A Maria de Fátima, da Vila Prudente, me enviou a seguinte dúvida: “Padre, se dizem que a voz do povo é a voz de Deus, como explicar que o povo tenha mandado crucificar Jesus, como a gente ouve no relato da Paixão de Cristo?”
Esta pergunta é muito interessante. De fato, quando a gente lê na Bíblia aquele povão pedindo a Pilatos que crucifique Jesus, a gente lembra deste dito popular que afirma que a voz do povo é a voz de Deus e nos perguntamos: “Uai! Como a voz de Deus iria querer um julgamento tão injusto daqueles que acabou com a condenação de um inocente?”
De fato, a sabedoria popular afirma que a voz do povo é a voz de Deus. Mas há algumas condições para que esta voz seja voz de Deus. Veja só: se o povo é manipulado pela imprensa, por líderes loucos ou mal-intencionados, a voz dele deixa de ser a voz de Deus. Lembre-se que o mesmo povo que aclamou Jesus foi o mesmo que depois, manipulados pelos chefes dos judeus, pediu a crucifixão de Cristo.
Se o povo não se reúne e não se organiza para discutir seus problemas e depois exigir seus direitos, a gritaria dele ou a revolta ou o apelo à violência deixa de ser a voz de Deus.
A voz do povo que clama por justiça, que diz não à violência, que quer saúde, escola, educação é a voz de Deus. Já não pode ser de Deus a voz do povo que incitado por maus políticos, por gente sem compromisso com a vida pede a pena de morte, o aborto.
Deus nos criou pessoas livres e inteligentes, com a missão de crescer, multiplicar, dominar sobre as outras criaturas e viver em paz consigo mesmas, com o próximo e com o seu criador. Ele nos fez seres sociais. Se nos organizamos para o bem, estamos no caminho indicado por Deus e nossa voz é a voz de Deus. Se nos organizamos para o mal, contrariamos os planos de Deus e nossa voz não é mais a voz de Deus.
Por tudo isso, Maria de Fátima, nós precisamos ter muito cuidado com esta afirmação. Temos que entender a palavra “povo” como grupo de pessoas que querem caminhar juntos na paz, no amor, na solidariedade. Um grupo de pessoas que tem consciência dos seus direitos e dos seus deveres. Um grupo de pessoas que participa de tudo aquilo que se relaciona com a vida pessoal de cada um e com a vida em comum. Isso é povo. Nesse sentido podemos dizer que a voz do povo é a voz de Deus. Agora o aglomerado de pessoas sem consciência, sem liberdade, que vai na onda, que não tem vontade própria, que aceita ser explorado, que não discute, não questiona, não coloca em comum suas alegrias e dores, que não soma forças para transformar a realidade em que vive, isso não é povo nem sua voz é a voz de Deus.

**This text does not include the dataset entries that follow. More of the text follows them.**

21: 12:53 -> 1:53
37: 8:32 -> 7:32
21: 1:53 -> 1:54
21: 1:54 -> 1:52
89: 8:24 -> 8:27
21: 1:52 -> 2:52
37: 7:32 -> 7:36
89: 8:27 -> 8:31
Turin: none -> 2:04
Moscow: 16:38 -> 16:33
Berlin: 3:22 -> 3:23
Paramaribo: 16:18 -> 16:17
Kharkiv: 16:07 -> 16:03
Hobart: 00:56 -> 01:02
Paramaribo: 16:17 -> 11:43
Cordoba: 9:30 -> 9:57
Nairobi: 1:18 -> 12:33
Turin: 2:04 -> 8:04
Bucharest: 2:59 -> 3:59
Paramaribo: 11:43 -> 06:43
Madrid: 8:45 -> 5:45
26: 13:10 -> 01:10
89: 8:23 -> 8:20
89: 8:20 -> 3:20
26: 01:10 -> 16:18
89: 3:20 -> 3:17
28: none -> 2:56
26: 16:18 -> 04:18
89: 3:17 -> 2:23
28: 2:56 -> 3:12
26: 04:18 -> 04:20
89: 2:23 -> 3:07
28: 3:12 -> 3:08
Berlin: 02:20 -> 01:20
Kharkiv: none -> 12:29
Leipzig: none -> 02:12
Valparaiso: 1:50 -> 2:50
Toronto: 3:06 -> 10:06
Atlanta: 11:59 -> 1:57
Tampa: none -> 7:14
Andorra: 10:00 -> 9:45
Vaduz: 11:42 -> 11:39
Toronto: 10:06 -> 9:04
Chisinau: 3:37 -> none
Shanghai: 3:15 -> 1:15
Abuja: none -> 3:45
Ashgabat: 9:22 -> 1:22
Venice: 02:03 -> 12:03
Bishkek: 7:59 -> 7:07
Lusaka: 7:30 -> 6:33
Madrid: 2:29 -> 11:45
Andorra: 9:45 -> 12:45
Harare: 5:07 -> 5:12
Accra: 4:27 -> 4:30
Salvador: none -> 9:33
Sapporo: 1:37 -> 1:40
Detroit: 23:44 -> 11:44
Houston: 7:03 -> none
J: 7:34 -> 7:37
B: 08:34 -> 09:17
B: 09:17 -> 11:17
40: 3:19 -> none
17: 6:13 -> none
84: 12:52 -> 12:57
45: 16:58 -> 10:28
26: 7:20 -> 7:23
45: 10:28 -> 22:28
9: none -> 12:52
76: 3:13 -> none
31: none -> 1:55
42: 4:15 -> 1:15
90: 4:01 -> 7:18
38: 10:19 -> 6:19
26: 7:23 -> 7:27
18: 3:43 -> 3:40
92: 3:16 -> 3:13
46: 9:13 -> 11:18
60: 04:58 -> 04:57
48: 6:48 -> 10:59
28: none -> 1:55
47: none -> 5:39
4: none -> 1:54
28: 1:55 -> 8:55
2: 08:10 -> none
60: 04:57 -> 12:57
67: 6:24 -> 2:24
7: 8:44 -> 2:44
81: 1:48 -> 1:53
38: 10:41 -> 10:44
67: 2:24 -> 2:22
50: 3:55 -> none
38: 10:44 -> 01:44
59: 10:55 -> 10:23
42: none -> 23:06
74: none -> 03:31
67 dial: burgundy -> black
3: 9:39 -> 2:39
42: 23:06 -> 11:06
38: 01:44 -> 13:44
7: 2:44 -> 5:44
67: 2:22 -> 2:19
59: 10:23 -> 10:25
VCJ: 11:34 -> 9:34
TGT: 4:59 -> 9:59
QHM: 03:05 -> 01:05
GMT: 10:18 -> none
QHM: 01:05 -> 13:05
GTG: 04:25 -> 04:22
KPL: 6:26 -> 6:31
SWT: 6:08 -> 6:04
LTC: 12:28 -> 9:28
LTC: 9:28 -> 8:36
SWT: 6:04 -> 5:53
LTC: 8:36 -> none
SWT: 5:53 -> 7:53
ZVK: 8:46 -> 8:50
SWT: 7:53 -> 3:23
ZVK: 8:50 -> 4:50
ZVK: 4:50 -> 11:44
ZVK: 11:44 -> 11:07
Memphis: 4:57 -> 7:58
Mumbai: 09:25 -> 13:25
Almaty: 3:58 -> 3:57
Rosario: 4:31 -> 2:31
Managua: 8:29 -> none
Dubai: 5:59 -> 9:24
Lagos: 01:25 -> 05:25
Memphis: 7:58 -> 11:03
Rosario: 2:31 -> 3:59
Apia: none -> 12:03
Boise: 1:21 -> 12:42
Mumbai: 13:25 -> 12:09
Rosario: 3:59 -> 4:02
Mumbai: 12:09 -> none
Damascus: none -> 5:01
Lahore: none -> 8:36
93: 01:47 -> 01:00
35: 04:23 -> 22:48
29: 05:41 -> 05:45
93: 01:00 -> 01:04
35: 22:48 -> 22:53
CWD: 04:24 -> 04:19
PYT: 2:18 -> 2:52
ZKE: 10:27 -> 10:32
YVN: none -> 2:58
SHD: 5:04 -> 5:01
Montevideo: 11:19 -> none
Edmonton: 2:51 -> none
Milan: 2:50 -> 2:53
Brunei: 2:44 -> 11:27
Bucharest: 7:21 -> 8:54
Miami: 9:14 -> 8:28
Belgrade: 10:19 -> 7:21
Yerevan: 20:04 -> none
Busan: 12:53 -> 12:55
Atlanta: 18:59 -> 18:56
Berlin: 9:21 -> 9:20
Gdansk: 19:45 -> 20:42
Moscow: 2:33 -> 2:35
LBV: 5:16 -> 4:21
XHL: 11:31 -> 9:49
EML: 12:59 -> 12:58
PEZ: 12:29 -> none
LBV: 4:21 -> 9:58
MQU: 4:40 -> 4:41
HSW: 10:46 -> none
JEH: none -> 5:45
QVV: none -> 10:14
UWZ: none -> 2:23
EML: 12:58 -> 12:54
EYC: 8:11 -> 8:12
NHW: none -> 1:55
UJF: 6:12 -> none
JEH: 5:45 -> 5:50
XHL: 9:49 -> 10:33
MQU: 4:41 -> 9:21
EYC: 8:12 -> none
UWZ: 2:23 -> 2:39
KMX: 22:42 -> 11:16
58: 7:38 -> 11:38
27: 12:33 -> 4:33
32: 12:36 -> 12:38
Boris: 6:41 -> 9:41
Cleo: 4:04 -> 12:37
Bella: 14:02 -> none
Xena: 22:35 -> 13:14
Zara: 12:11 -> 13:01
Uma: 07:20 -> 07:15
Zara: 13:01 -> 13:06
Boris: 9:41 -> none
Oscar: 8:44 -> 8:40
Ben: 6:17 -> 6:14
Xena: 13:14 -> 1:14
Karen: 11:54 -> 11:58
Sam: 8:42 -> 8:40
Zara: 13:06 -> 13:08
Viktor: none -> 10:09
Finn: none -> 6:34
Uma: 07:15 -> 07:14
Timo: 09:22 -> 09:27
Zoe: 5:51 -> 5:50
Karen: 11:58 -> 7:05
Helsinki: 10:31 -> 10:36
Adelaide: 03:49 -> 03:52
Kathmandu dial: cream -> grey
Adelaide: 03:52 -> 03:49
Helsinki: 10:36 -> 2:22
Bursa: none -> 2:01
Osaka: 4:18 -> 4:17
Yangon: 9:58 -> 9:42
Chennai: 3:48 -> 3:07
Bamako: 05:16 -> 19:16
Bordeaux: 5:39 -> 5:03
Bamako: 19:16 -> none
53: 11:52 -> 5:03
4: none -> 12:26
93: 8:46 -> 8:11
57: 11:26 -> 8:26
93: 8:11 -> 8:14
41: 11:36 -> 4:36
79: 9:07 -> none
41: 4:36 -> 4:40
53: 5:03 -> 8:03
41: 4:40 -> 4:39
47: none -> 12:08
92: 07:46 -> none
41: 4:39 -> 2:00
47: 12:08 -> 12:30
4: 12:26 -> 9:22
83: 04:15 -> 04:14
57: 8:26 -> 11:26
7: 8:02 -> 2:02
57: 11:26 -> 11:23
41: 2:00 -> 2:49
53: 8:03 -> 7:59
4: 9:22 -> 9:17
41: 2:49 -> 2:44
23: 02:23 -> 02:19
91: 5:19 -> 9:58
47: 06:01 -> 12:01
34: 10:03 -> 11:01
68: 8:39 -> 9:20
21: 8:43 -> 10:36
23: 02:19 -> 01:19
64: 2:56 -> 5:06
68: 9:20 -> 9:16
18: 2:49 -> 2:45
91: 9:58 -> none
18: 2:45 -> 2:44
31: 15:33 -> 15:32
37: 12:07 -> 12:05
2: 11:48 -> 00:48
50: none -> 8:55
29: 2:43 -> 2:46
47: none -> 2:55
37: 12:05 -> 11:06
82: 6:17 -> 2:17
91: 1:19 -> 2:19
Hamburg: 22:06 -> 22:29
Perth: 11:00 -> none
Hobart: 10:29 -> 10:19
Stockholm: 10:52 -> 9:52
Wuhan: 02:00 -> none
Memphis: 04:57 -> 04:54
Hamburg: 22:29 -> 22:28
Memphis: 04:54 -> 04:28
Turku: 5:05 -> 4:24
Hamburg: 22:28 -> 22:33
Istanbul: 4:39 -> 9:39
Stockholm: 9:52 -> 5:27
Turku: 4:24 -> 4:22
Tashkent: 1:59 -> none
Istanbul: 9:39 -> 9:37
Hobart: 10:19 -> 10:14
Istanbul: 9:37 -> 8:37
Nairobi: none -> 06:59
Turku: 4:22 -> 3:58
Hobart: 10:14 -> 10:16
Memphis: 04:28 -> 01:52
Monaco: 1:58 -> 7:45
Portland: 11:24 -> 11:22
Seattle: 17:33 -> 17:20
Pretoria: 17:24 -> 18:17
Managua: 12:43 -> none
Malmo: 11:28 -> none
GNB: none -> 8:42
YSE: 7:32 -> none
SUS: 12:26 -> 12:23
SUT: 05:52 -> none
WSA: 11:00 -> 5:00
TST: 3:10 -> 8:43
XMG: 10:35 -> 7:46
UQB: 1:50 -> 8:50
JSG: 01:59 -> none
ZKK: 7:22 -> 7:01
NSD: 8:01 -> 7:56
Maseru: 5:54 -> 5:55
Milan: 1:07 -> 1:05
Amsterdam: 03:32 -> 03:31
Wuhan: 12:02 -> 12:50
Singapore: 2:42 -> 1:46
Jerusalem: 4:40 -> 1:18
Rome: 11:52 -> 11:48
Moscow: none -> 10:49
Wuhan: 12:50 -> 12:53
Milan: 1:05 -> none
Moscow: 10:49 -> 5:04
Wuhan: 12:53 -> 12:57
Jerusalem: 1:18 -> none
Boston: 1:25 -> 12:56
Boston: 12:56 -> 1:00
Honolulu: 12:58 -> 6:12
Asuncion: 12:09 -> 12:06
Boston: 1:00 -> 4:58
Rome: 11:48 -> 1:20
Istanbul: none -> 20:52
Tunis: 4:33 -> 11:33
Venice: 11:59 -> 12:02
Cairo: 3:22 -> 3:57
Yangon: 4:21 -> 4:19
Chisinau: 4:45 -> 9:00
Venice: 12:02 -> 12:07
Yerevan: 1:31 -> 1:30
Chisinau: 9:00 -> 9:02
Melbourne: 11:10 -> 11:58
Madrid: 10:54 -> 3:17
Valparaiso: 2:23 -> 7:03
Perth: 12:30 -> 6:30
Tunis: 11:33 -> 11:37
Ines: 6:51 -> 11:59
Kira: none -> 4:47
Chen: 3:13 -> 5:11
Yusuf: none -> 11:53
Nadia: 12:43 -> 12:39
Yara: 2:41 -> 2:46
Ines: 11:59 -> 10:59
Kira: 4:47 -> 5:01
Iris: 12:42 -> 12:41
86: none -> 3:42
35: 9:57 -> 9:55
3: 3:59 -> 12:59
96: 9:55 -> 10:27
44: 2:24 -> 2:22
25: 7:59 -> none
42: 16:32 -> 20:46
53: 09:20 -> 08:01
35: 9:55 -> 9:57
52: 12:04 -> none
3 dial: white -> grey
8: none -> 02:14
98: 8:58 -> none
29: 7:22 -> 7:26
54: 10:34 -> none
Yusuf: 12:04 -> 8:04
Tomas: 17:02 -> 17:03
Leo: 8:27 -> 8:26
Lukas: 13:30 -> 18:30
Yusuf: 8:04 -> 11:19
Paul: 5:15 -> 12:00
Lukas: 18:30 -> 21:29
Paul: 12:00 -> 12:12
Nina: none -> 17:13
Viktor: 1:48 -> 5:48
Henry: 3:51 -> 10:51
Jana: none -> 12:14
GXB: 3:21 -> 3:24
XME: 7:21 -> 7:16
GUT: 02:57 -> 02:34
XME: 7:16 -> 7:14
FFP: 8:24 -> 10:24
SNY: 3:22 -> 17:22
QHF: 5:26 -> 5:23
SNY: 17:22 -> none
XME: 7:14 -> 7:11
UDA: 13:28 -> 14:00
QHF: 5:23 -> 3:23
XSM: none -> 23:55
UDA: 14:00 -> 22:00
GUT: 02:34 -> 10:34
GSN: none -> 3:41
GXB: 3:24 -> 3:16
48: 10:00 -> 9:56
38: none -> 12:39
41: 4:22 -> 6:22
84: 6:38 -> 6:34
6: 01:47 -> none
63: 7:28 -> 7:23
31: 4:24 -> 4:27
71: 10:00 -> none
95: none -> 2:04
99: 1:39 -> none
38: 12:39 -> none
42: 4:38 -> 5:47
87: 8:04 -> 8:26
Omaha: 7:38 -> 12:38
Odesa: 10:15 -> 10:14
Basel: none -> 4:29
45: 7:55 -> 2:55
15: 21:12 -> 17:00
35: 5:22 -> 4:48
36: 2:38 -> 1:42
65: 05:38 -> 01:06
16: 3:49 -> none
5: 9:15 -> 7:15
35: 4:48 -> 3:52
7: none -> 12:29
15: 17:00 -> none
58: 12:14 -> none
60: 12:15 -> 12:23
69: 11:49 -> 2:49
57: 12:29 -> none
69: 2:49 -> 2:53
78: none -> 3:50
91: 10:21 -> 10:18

Será que me fiz entender, Maria de Fátima?
Volto a insistir: no julgamento de Cristo não foi a voz do povo que prevaleceu, foi a voz de uma massa sem vontade própria manipulada pelos que queriam matar a Jesus. A verdadeira voz do povo, dos pequenos, dos sofridos, daqueles a quem Jesus curou, foi calada naquele processo iníquo.
Penso, as vezes, que a própria Igreja Católica tem uma visão romanceada, fantasiada do “povo”.
Uma das definições dadas pelo dicionário de língua portuguesa para povo, e talvez a mais ampla, seja: conjunto de pessoas, ajuntamento de pessoas, multidão.
O fato é que nesta multidão há pessoas boas e ruim. Pessoas de boa educação e extremamente inconvenientes. Nem tudo é manipulação das massas (aqui pode-se entar uma reflexão sobre livre-árbitro). Há pessoas boas e ruins que formam o ajuntamento, o povo.